## DATA EXCERPTS
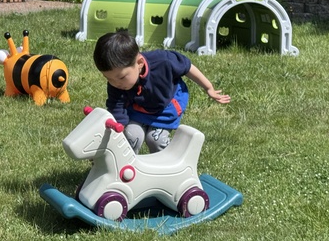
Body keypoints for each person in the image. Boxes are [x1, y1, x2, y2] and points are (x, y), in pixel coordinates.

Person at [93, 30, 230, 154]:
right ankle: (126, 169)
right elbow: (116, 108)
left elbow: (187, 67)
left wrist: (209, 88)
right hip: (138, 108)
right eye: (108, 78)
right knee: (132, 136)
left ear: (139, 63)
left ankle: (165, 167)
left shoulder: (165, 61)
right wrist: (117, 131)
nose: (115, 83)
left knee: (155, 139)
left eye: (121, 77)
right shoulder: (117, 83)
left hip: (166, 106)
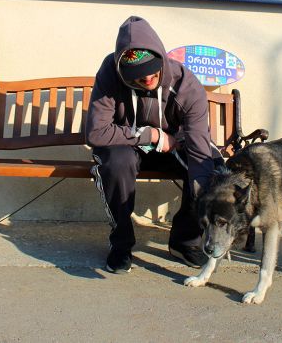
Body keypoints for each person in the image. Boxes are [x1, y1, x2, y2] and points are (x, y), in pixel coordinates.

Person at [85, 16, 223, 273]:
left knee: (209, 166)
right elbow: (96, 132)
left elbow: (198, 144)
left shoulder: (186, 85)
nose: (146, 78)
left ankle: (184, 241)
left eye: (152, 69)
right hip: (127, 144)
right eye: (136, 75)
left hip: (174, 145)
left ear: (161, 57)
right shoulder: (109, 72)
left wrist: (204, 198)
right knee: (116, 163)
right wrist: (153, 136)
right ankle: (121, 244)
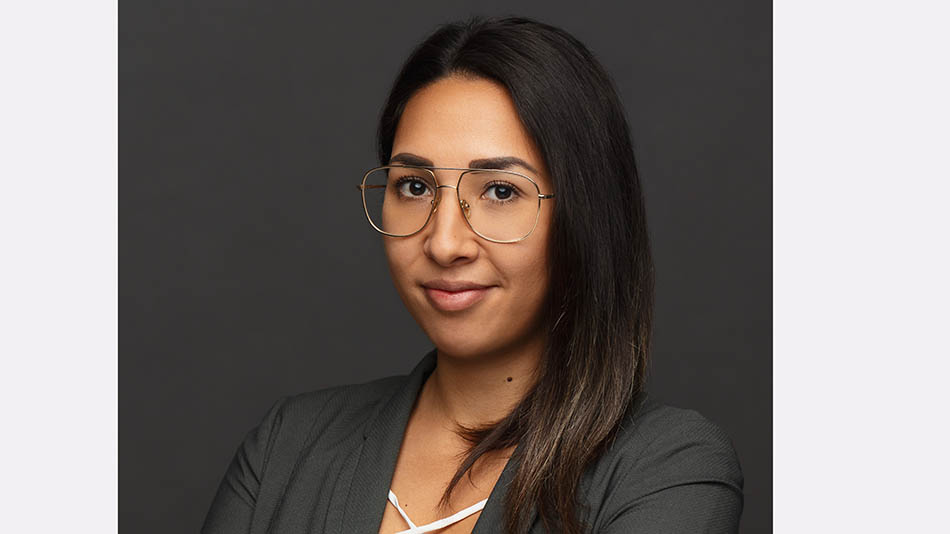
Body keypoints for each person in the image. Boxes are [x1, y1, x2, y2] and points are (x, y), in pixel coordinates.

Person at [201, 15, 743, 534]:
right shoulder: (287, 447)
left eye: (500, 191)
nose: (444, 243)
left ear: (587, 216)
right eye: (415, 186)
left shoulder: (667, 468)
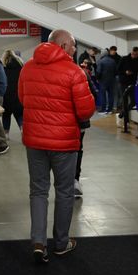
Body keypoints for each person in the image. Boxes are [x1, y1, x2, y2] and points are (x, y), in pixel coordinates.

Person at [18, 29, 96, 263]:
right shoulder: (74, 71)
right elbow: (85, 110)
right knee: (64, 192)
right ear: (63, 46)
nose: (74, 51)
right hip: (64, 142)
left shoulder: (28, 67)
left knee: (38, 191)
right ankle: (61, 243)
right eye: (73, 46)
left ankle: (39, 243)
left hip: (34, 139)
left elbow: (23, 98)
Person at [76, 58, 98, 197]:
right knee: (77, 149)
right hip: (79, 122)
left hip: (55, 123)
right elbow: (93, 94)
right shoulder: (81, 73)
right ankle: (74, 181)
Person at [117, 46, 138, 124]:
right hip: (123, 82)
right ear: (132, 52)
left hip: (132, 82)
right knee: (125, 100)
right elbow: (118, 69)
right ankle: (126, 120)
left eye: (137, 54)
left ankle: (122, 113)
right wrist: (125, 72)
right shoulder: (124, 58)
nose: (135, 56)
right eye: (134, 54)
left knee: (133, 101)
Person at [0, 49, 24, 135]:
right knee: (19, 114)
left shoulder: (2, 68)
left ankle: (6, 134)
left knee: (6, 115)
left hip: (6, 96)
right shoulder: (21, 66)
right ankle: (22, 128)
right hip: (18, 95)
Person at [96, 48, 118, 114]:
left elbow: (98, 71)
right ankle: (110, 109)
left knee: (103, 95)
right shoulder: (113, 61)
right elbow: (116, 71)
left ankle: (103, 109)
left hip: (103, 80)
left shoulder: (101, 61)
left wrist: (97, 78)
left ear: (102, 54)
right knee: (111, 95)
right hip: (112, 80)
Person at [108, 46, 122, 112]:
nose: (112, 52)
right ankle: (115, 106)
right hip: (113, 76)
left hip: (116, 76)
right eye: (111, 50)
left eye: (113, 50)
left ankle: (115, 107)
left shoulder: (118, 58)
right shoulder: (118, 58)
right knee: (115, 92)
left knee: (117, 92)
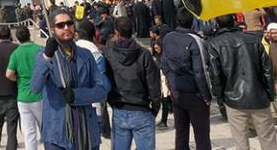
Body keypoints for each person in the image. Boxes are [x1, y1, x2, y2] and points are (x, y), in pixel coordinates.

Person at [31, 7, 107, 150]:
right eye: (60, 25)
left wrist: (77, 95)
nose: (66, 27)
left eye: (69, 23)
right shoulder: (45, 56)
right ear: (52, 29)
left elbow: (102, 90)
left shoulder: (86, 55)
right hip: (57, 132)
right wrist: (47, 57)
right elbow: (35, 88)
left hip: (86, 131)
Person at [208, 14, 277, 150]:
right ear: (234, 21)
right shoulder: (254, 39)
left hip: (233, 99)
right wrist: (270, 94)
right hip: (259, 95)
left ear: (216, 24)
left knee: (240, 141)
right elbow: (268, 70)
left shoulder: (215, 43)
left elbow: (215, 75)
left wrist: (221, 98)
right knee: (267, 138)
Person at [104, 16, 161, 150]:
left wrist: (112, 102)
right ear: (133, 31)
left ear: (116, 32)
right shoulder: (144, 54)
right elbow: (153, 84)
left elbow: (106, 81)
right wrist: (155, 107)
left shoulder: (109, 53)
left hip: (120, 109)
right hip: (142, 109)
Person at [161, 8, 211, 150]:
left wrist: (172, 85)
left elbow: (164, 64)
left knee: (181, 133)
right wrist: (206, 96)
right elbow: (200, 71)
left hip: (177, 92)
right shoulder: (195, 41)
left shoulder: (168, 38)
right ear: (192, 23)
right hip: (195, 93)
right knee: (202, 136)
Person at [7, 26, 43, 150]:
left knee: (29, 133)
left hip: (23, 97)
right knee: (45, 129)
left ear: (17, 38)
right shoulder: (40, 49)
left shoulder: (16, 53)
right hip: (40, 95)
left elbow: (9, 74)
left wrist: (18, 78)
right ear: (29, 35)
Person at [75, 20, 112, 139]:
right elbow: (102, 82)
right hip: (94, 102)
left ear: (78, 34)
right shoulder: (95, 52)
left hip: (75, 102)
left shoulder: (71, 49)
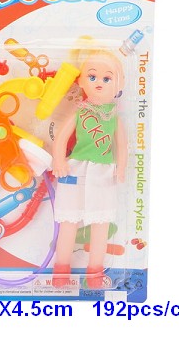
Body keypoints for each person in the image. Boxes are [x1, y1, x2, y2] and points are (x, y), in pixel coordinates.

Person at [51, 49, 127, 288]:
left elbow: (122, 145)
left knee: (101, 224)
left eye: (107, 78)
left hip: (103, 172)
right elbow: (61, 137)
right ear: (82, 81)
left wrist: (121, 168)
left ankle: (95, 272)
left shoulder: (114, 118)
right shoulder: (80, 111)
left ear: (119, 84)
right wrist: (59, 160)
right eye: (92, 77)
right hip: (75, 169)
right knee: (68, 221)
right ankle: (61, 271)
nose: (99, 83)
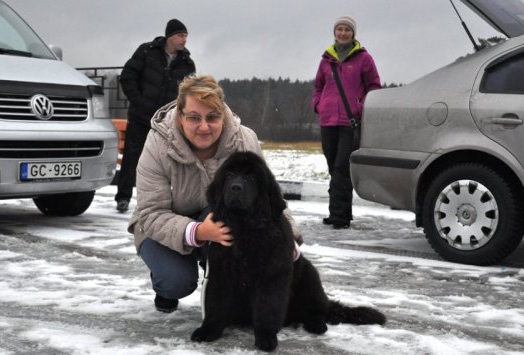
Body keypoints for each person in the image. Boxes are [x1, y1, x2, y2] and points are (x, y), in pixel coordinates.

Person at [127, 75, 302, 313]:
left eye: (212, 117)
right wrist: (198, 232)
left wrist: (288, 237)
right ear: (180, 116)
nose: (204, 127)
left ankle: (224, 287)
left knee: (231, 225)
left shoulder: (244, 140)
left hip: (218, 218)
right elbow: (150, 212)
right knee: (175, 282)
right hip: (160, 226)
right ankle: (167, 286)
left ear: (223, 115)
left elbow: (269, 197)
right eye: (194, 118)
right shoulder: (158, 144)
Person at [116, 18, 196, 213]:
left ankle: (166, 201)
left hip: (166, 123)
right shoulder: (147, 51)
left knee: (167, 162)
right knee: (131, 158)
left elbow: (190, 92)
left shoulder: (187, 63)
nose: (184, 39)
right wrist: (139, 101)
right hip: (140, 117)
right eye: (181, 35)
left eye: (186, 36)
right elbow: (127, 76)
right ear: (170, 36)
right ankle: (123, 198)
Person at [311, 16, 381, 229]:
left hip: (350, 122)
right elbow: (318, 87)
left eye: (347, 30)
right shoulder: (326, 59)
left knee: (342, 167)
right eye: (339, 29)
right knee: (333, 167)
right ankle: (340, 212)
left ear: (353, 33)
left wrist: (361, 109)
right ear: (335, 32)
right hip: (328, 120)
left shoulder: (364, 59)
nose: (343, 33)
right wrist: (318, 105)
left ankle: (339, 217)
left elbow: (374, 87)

* * *

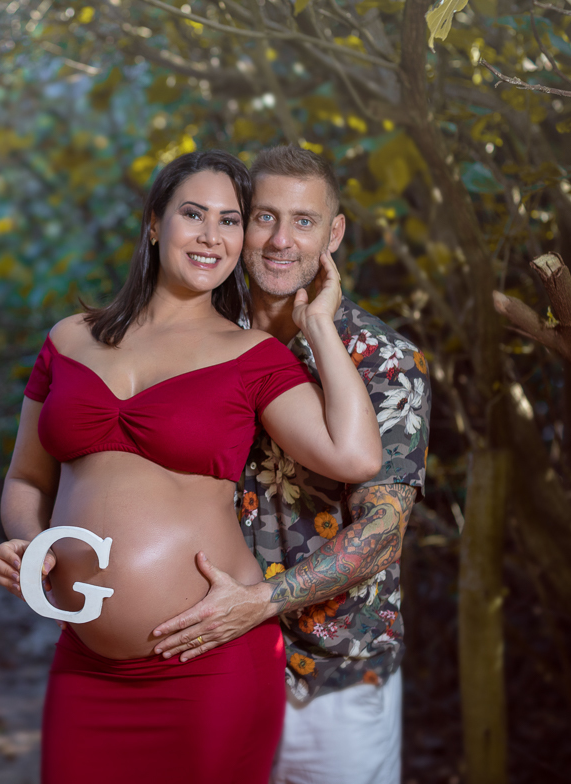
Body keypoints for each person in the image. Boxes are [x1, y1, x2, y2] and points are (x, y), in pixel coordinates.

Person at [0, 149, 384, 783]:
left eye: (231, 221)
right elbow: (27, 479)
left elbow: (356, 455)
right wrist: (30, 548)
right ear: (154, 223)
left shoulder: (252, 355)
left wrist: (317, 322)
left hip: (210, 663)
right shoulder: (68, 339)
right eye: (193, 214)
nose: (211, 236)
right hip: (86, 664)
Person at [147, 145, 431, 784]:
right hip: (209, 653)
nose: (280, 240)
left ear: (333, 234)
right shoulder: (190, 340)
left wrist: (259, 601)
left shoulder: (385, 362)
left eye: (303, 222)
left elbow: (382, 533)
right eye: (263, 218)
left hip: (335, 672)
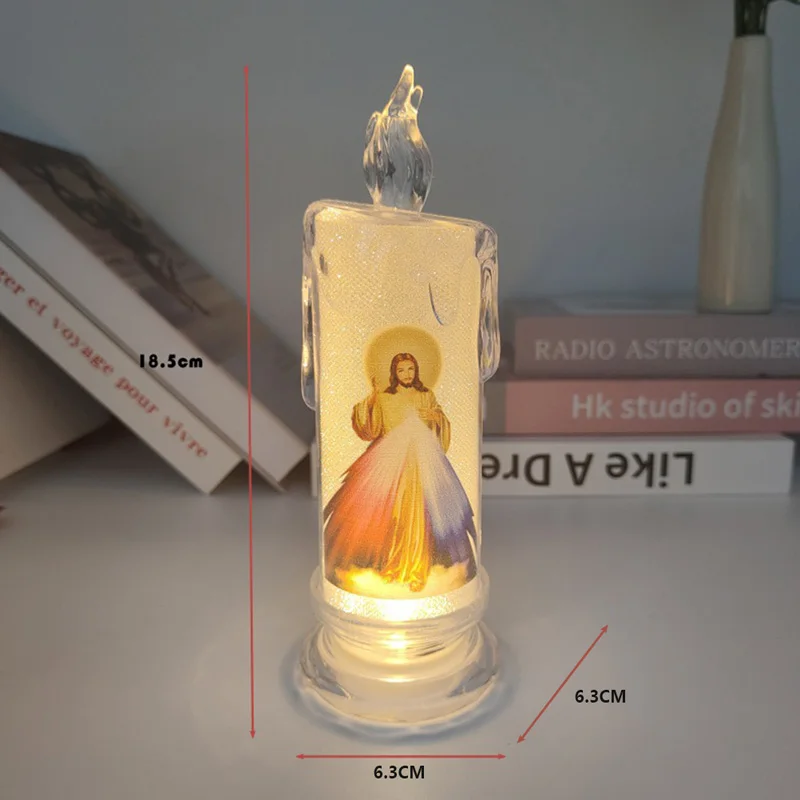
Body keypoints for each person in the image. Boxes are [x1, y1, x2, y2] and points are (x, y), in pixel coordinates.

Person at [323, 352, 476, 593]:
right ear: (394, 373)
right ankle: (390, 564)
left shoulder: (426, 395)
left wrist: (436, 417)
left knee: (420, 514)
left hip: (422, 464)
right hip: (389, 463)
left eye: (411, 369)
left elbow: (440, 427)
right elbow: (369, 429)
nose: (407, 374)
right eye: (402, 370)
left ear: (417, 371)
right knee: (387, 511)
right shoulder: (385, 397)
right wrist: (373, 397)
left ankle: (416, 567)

--

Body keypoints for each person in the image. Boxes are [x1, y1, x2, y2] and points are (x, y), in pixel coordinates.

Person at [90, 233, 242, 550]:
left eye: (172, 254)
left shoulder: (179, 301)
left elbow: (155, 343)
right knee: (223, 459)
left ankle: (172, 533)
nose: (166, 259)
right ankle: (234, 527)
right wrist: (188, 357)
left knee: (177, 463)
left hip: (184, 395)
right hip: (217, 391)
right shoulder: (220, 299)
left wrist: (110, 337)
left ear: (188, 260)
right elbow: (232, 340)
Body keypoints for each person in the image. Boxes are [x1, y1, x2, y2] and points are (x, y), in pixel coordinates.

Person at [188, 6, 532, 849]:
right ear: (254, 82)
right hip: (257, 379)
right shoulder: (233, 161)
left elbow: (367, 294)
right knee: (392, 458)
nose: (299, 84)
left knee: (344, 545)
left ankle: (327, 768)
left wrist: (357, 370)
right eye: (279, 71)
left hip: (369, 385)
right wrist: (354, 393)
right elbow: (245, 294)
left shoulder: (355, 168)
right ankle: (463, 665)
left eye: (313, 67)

## REQUIRED ACTION
Copy only this part of the entries above: the line with "right knee: (267, 138)", the line with "left hip: (177, 92)", and the lines between, all exactly as written.

## EXERCISE SOLUTION
right knee: (267, 138)
Person at [104, 16, 161, 150]:
left wrist: (112, 102)
right ear: (133, 31)
left ear: (116, 32)
right shoulder: (144, 54)
right elbow: (153, 84)
left elbow: (106, 81)
right wrist: (155, 107)
left shoulder: (109, 53)
left hip: (120, 109)
right hip: (142, 109)
Person at [161, 8, 211, 150]:
left wrist: (172, 85)
left elbow: (164, 64)
left knee: (181, 133)
right wrist: (206, 96)
right elbow: (200, 71)
left hip: (177, 92)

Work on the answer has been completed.